(Stored entries)
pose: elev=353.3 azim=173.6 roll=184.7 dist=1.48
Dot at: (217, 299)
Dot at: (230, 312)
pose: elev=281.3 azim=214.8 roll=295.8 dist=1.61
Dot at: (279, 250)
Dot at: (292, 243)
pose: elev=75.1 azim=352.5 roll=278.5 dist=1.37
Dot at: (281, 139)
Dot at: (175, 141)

---

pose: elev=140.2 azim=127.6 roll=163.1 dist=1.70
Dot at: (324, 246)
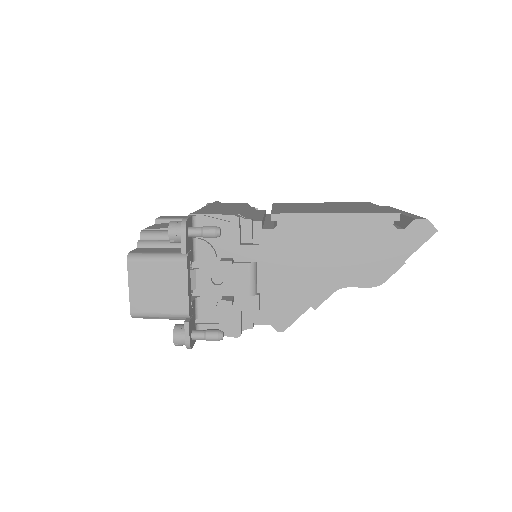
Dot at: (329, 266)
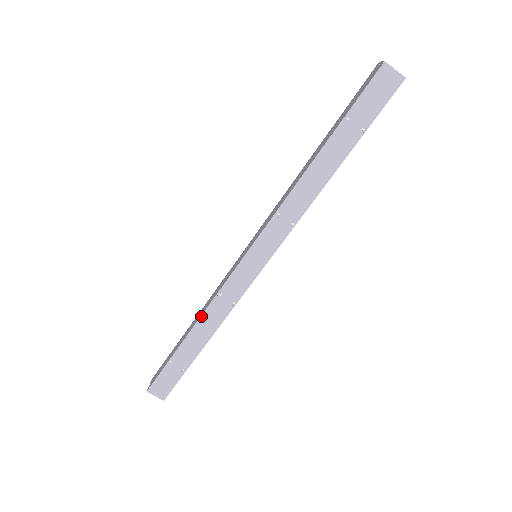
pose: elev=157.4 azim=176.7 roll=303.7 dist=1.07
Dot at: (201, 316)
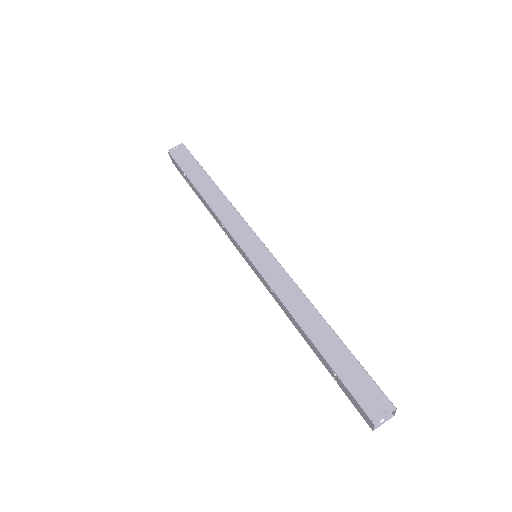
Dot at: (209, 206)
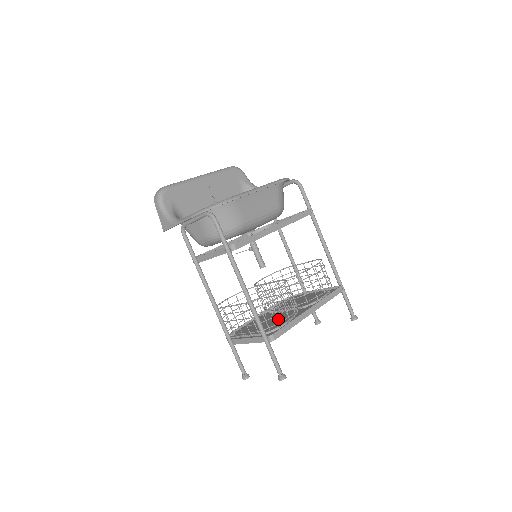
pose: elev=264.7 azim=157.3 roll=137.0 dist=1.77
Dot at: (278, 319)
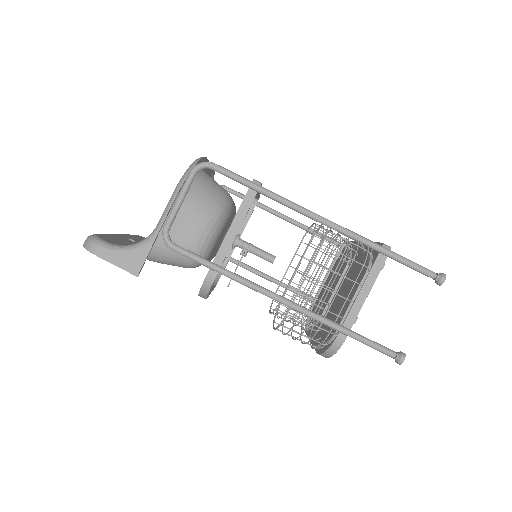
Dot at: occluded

§ **WHAT IS NEEDED**:
Copy out the lines from the one containing "pose: elev=75.1 azim=352.5" through the one containing "Dot at: (175, 141)", keeping every character unchanged.

§ **ANSWER FOR THE TASK**:
pose: elev=75.1 azim=352.5 roll=278.5 dist=1.37
Dot at: (281, 139)
Dot at: (175, 141)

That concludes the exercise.